Br Med Bull. 1991 Oct;47(4):852-71. doi: 10.1093/oxfordjournals.bmb.a072516.
Nucleic acid was extracted from muscle biopsy samples from a series of highly selected patients suffering from chronic muscle fatiguability following a viral infection (Postviral Fatigue Syndrome: PVFS). Samples were examined for the presence of enteroviral RNA sequences or Epstein-Barr (EBV) virus DNA sequences by molecular hybridisation as these two agents have been implicated by retrospective serology in the aetiology of PVFS. We found enteroviral RNA in 24% of biopsy samples and EBV DNA in a further 9% of biopsy samples: no biopsy was positive for both enteroviral RNA and EBV DNA. In addition, in the case of enteroviruses we found that the persisting virus is defective in control of RNA replication as both strands of enteroviral RNA are present in similar amounts: this is unlike the asymmetric synthesis of genomic RNA seen in a productive, cytolytic enterovirus infection. The implications of these data in relation to mechanisms of viral persistence and muscle dysfunction are discussed.

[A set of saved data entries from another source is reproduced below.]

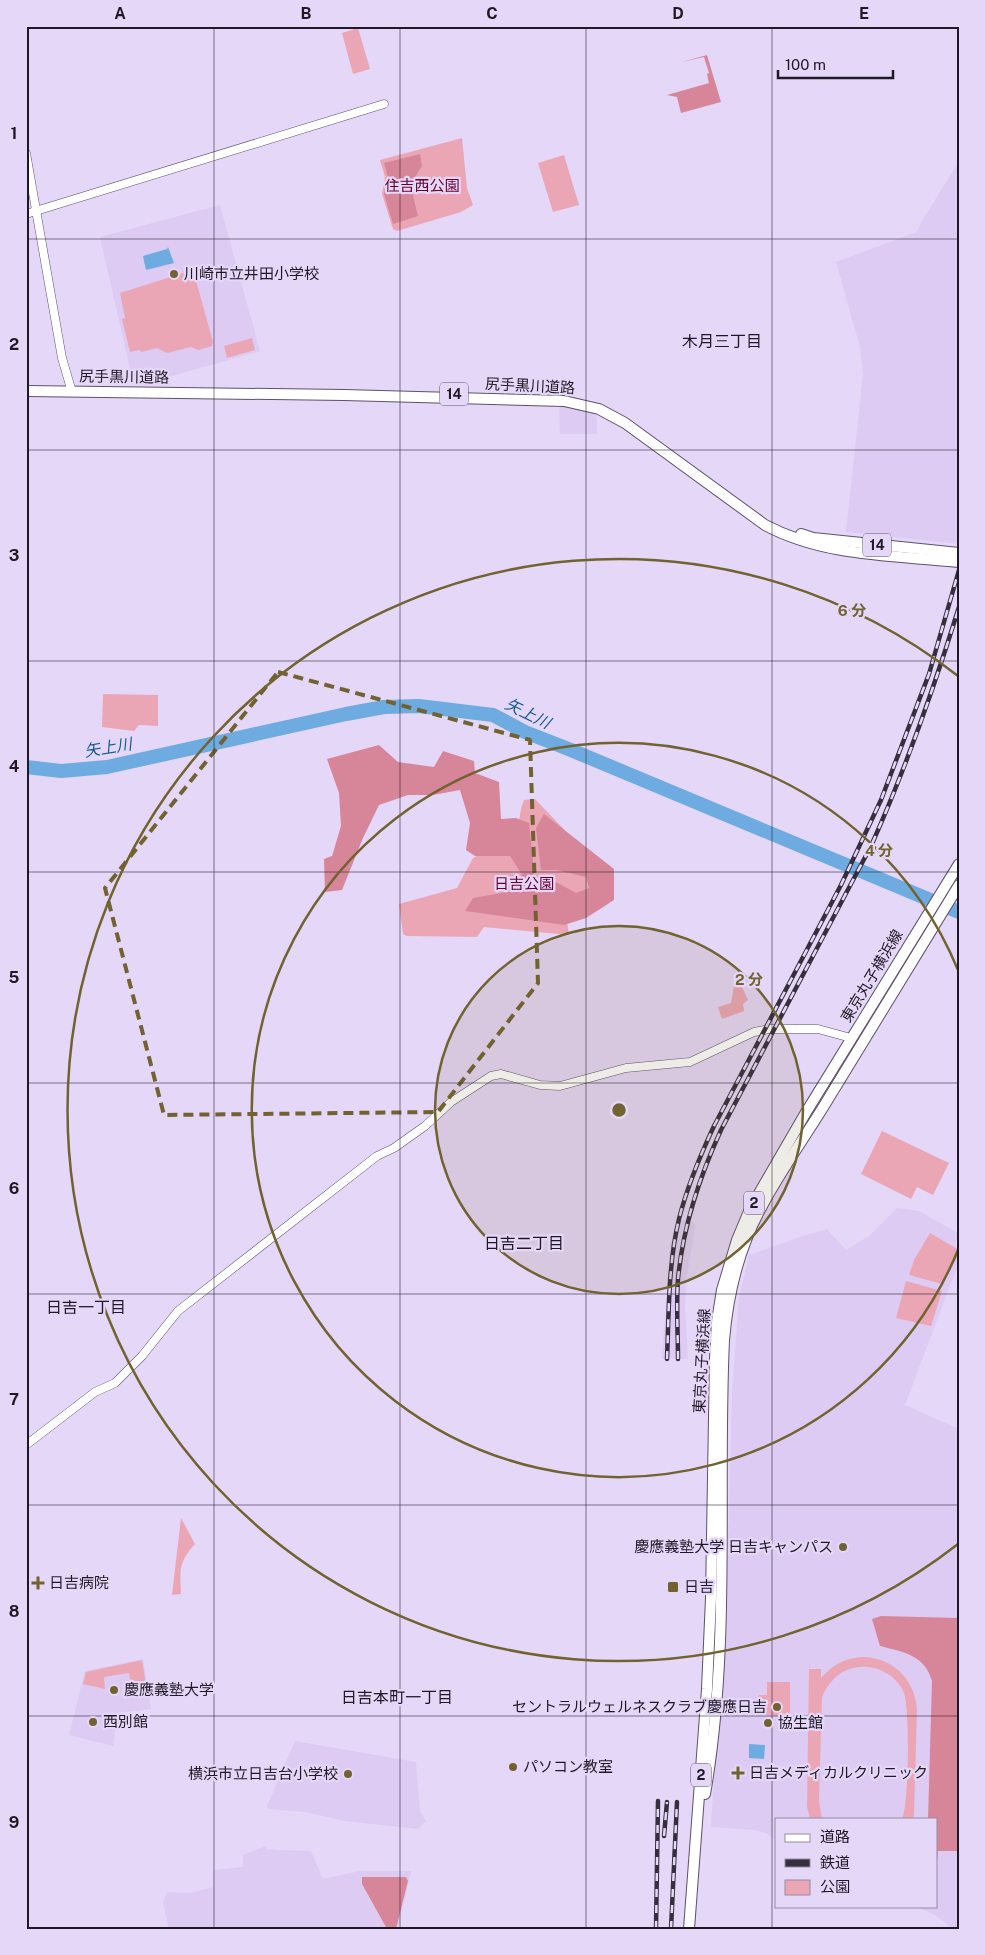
<svg xmlns="http://www.w3.org/2000/svg" width="985" height="1955" viewBox="0 0 985 1955" font-family="'Public Sans','Noto Sans JP',sans-serif">
  <style>
    .built { fill: #ddcbf3 }
    .green { fill: #eba6b6 }
    .forest { fill: #d7869a }
    .water { fill: #6dabe1 }
    .lines { fill: none; stroke-linecap: round; stroke-linejoin: round }
    .river { stroke: #6dabe1; stroke-width: 14 }
    .tertiary-casing { stroke: #5d516c; stroke-width: 9 }
    .primary-casing { stroke: #5d516c; stroke-width: 12 }
    .tertiary { stroke: #fff; stroke-width: 8 }
    .primary { stroke: #fff; stroke-width: 10 }
    .rail-casing { stroke: #362f3d; stroke-width: 4.5 }
    .rail { stroke: #e5d7f8; stroke-width: 2.5; stroke-dasharray: 8; stroke-linecap: butt }
    .marked { fill: none; stroke: #726230; stroke-width: 4; stroke-dasharray: 10 6; stroke-linejoin: round }
    .grid { fill: none; stroke: #1f1925; stroke-width: 1; stroke-opacity: 0.55 }
    .ring { fill: none; stroke: #726230; stroke-width: 2.5 }
    .poi-dot { fill: #726230; stroke: #e5d7f8; stroke-width: 2 }
    .labels { text-anchor: middle; stroke-width: 4.5; stroke-linejoin: round; paint-order: stroke }
    .shield { fill: #e5d7f8; stroke: #5a5264; stroke-width: 1 }
    .shield-label { font-size: 14px; font-weight: bold; fill: #1f1925 }
    .park-label { font-size: 15px; fill: #65002d; stroke: #e5d7f8 }
    .poi-label { font-size: 15px; fill: #1f1925; stroke: #e5d7f8; text-anchor: start }
    .street-label { font-size: 15px; fill: #1f1925; stroke: #e5d7f8 }
    .neighbourhood-label { font-size: 16px; fill: #1f1925; stroke: #e5d7f8 }
    .water-label { font-size: 16px; font-style: italic; fill: #185c8e; stroke: #e5d7f8 }
    .centre { fill: #726230; stroke: #e5d7f8; stroke-width: 2.5 }
    .ring-label { font-size: 15px; text-anchor: middle; font-weight: bold; fill: #726230; stroke: #e5d7f8; stroke-width: 4.5; stroke-linejoin: round; paint-order: stroke }
    .neatline { fill: none; stroke: #1f1925; stroke-width: 2 }
    .grid-label { font-size: 16px; text-anchor: middle; font-weight: bold; fill: #1f1925 }
  </style>
  <rect width="100%" height="100%" fill="#e5d7f8"/>
  <g class="built">
    <polygon points="959,162 959,544 846,532 863,374 860,347 836,262 917,232 923,219"/>
    <polygon points="220,205 260,351 147,383 133,382 100,237"/>
    <polygon points="559,405 582,409 596,414 597,434 560,434"/>
    <polygon points="897,1208 919,1211 958,1233 955,1245 959,1247 959,1262 905,1405 959,1429 959,1929 953,1929 935,1915 915,1906 936,1906 936,1819 776,1819 776,1841 766,1833 755,1830 711,1827 729,1521 732,1391 739,1298 749,1255 803,1236 827,1229 846,1250 869,1236"/>
    <polygon points="677,1219 696,1223 686,1280 685,1308 688,1359 662,1359 670,1246"/>
    <polygon points="143,1659 151,1709 117,1713 113,1746 69,1735 85,1671"/>
    <polygon points="295,1741 416,1762 420,1811 426,1821 418,1829 345,1821 305,1812 268,1809 267,1806"/>
    <polygon points="266,1846 266,1849 277,1850 311,1851 323,1879 360,1871 411,1871 398,1929 169,1929 163,1902 167,1892 191,1893 213,1887 213,1870 243,1867 243,1855"/>
  </g>
  <g class="green">
    <polygon points="358,28 370,69 353,74 342,33"/>
    <polygon points="462,138 467,188 473,205 461,212 397,231 393,229 382,194 385,177 380,160"/>
    <polygon points="564,155 579,205 553,212 538,163"/>
    <polygon points="183,273 188,277 195,277 213,342 212,346 198,350 191,347 167,353 157,348 142,352 139,350 130,352 122,319 125,318 120,293"/>
    <polygon points="252,338 255,350 227,358 224,346"/>
    <polygon points="103,694 158,695 158,726 139,725 134,731 102,727"/>
    <path d="M535,799L601,868L604,885L565,907L569,935L484,927L477,937L407,936L403,934L399,904L457,888L473,858L517,835C520,823 519,811 524,800Z"/>
    <polygon points="736,974 748,1000 743,1004 744,1011 722,1019 718,1007 731,1003"/>
    <polygon points="882,1131 949,1163 933,1195 917,1187 911,1199 861,1174"/>
    <polygon points="930,1233 959,1250 959,1254 942,1284 909,1275 914,1260"/>
    <polygon points="906,1281 942,1291 931,1326 896,1318"/>
    <path d="M181,1518L195,1544C178,1563 180,1570 181,1594L172,1595Z"/>
    <path d="M862,1657C892,1657 915,1679 917,1709L914,1815L913,1819H902C909,1804 910,1709 904,1693C894,1668 859,1658 837,1676C830,1682 825,1689 822,1698L819,1801L822,1819H810L807,1806L809,1669H821V1678C832,1665 845,1658 862,1657Z"/>
    <polygon points="142,1660 146,1684 131,1686 129,1673 104,1677 105,1689 83,1684 86,1672"/>
    <polygon points="767,1682 790,1682 790,1716 764,1715 764,1699 758,1698 759,1695 767,1695"/>
  </g>
  <g class="forest">
    <polygon points="707,55 721,102 681,113 677,97 667,95 709,83 707,74 709,73 704,57 682,62"/>
    <path d="M420,154L422,166C408,185 413,194 418,216L393,224L384,194L388,178L384,163Z"/>
    <polygon points="379,745 398,762 434,767 443,751 474,761 475,773 499,782 501,819 516,818 529,823 535,880 545,887 556,882 576,893 589,888 586,877 557,870 541,870 536,828 544,814 614,869 614,900 586,918 564,925 465,911 473,898 513,891 522,875 510,856 475,856 466,850 470,823 460,790 433,795 408,795 379,805 363,838 342,890 325,892 324,859 332,856 341,826 339,793 327,759"/>
    <path d="M881,1616L959,1618V1851H938L936,1874V1819H928L932,1681C925,1655 903,1652 880,1646L872,1619Z"/>
    <polygon points="362,1877 406,1877 408,1881 396,1929 387,1929 362,1884"/>
  </g>
  <g class="water">
    <polygon points="168,247 174,263 146,270 143,256 167,249"/>
    <polygon points="749,1744 765,1745 764,1759 749,1758"/>
  </g>
  <g class="lines">
    <polyline class="river" points="26,767 61,771 107,767 346,714 384,707 419,706 493,715 525,732 571,750 959,912"/>
    <g class="tertiary-casing">
      <g id="tertiary">
        <polyline points="26,153 62,358 72,392"/>
        <polyline points="26,214 384,104"/>
        <polyline points="26,1445 95,1392 115,1383 142,1356 178,1311 377,1156 394,1148 425,1126 451,1102 491,1076 501,1074 540,1085 560,1086 626,1068 690,1062 754,1032 769,1029 818,1029 851,1038"/>
      </g>
    </g>
    <g class="primary-casing">
      <g id="primary">
        <path d="M26,391L344,395L564,401L599,409L625,423L765,525C825,557 893,555 959,562"/>
        <polyline points="801,534 813,538 959,553"/>
        <path d="M705,1794C731,1644 717,1491 724,1340C728,1293 739,1247 762,1206C782,1168 808,1133 830,1096C873,1025 916,955 959,885"/>
        <polyline points="689,1929 707,1689 711,1598 715,1358 717,1321 722,1290 737,1240 750,1209 805,1114 959,864"/>
      </g>
    </g>
    <use href="#tertiary" class="tertiary"/>
    <use href="#primary" class="primary"/>
    <g class="rail-casing">
      <g id="rail">
        <path d="M667,1359C669,1313 668,1264 679,1219C687,1187 700,1156 714,1126L841,885L881,800L929,674L959,570"/>
        <path d="M678,1359C678,1333 676,1306 678,1279C683,1226 699,1178 721,1130L871,846C906,768 934,688 959,607"/>
        <polyline points="664,1836 667,1802"/>
        <polyline points="656,1929 658,1801"/>
        <polyline points="671,1929 677,1802"/>
      </g>
    </g>
    <use href="#rail" class="rail"/>
  </g>
  <path class="marked" d="M278,672L530,740L538,983L438,1112L164,1115L105,888Z"/>
  <path class="grid" d="M214,26V1929M400,26V1929M586,26V1929M772,26V1929M26,239H959M26,450H959M26,661H959M26,872H959M26,1083H959M26,1294H959M26,1505H959M26,1716H959"/>
  <circle cx="619" cy="1110" r="184" fill="#726230" fill-opacity=".12"/>
  <g class="ring">
    <circle cx="619" cy="1110" r="184"/>
    <path d="M958 1250A367 367 0 1 1 958 970"/>
    <path d="M958 1544A551 551 0 1 1 958 676"/>
  </g>
  <g class="poi-dot">
    <circle cx="174" cy="274" r="5"/>
    <circle cx="843" cy="1547" r="5"/>
    <path d="M35.5 1575.5h5v5h5v5h-5v5h-5v-5h-5v-5h5z"/>
    <rect x="667" y="1581" width="12" height="12" rx="2.5"/>
    <circle cx="114" cy="1690" r="5"/>
    <circle cx="777" cy="1707" r="5"/>
    <circle cx="93" cy="1722" r="5"/>
    <circle cx="768" cy="1723" r="5"/>
    <circle cx="513" cy="1767" r="5"/>
    <path d="M735.5 1765.5h5v5h5v5h-5v5h-5v-5h-5v-5h5z"/>
    <circle cx="348" cy="1774" r="5"/>
  </g>
  <g class="labels">
    <g class="shield">
      <rect x="440" y="382.5" width="28" height="23" rx="4"/>
      <rect x="863" y="533.5" width="28" height="23" rx="4"/>
      <rect x="744" y="1191.5" width="20" height="23" rx="4"/>
      <rect x="691" y="1763.5" width="20" height="23" rx="4"/>
    </g>
    <g class="shield-label">
      <text x="454" y="399">14</text>
      <text x="877" y="550">14</text>
      <text x="754" y="1208">2</text>
      <text x="701" y="1780">2</text>
    </g>
    <g class="park-label">
      <text x="422" y="191">住吉西公園</text>
      <text x="524" y="889">日吉公園</text>
    </g>
    <g class="poi-label">
      <text x="184" y="279">川崎市立井田小学校</text>
      <text x="833" y="1552" text-anchor="end">慶應義塾大学 日吉キャンパス</text>
      <text x="49" y="1588">日吉病院</text>
      <text x="684" y="1592">日吉</text>
      <text x="124" y="1695">慶應義塾大学</text>
      <text x="767" y="1712" text-anchor="end">セントラルウェルネスクラブ慶應日吉</text>
      <text x="103" y="1727">西別館</text>
      <text x="778" y="1728">協生館</text>
      <text x="523" y="1772">パソコン教室</text>
      <text x="749" y="1778">日吉メディカルクリニック</text>
      <text x="338" y="1779" text-anchor="end">横浜市立日吉台小学校</text>
    </g>
    <g class="street-label">
      <text transform="translate(124 377) rotate(1)" y="5">尻手黒川道路</text>
      <text transform="translate(530 386) rotate(3)" y="5">尻手黒川道路</text>
      <text transform="translate(872 976) rotate(-59)" y="5">東京丸子横浜線</text>
      <text transform="translate(702 1361) rotate(-87)" y="5">東京丸子横浜線</text>
    </g>
    <g class="neighbourhood-label">
      <text x="722" y="347">木月三丁目</text>
      <text x="524" y="1249">日吉二丁目</text>
      <text x="86" y="1313">日吉一丁目</text>
      <text x="397" y="1703">日吉本町一丁目</text>
    </g>
    <g class="water-label">
      <text transform="translate(528 713) rotate(26)" y="6">矢上川</text>
      <text transform="translate(108 747) rotate(-9)" y="6">矢上川</text>
    </g>
  </g>
  <circle cx="619" cy="1110" r="8" class="centre"/>
  <g class="ring-label">
    <text x="852" y="616">6 分</text>
    <text x="879" y="856">4 分</text>
    <text x="749" y="985">2 分</text>
  </g>
  <rect width="985" height="1955" fill="none" stroke="#e5d7f8" stroke-width="55"/>
  <rect x="775" y="1818" width="162" height="90" fill="#e5d7f8" stroke="#968ba4"/>
  <rect x="785" y="1834" width="25" height="8" fill="#ffffff" stroke="#968ba4"/>
  <text x="820" y="1842" font-size="15" fill="#1f1925">道路</text>
  <rect x="785" y="1859" width="25" height="8" fill="#362f3d" stroke="#968ba4"/>
  <text x="820" y="1868" font-size="15" fill="#1f1925">鉄道</text>
  <rect x="785" y="1880" width="25" height="15" fill="#eba6b6" stroke="#968ba4"/>
  <text x="820" y="1892" font-size="15" fill="#1f1925">公園</text>
  <path d="M778 70v8h115v-8" fill="none" stroke="#1f1925" stroke-width="2.5"/>
  <text x="785" y="70" font-size="15" fill="#1f1925" stroke="#e5d7f8" stroke-width="4" paint-order="stroke">100 m</text>
  <rect x="28" y="28" width="930" height="1900" class="neatline"/>
  <g class="grid-label">
    <text x="120" y="19">A</text>
    <text x="306" y="19">B</text>
    <text x="492" y="19">C</text>
    <text x="678" y="19">D</text>
    <text x="864" y="19">E</text>
    <text x="14" y="139">1</text>
    <text x="14" y="350">2</text>
    <text x="14" y="561">3</text>
    <text x="14" y="772">4</text>
    <text x="14" y="983">5</text>
    <text x="14" y="1194">6</text>
    <text x="14" y="1405">7</text>
    <text x="14" y="1617">8</text>
    <text x="14" y="1828">9</text>
  </g>
</svg>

从一系列经过严格挑选的、患有病毒感染后慢性肌肉疲劳(病毒性疲劳综合征:PVFS)的患者的肌肉活检样本中提取核酸。通过分子杂交检测样本中是否存在肠道病毒RNA序列或爱泼斯坦-巴尔(EBV)病毒DNA序列,因为这两种病原体已通过回顾性血清学研究被认为与PVFS的病因有关。我们在24%的活检样本中发现了肠道病毒RNA,在另外9%的活检样本中发现了EBV DNA:没有活检样本同时对肠道病毒RNA和EBV DNA呈阳性。此外,对于肠道病毒,我们发现持续存在的病毒在RNA复制控制方面存在缺陷,因为肠道病毒RNA的两条链含量相似:这与在有活性的、溶细胞性肠道病毒感染中所见的基因组RNA不对称合成不同。讨论了这些数据与病毒持续存在机制和肌肉功能障碍的关系。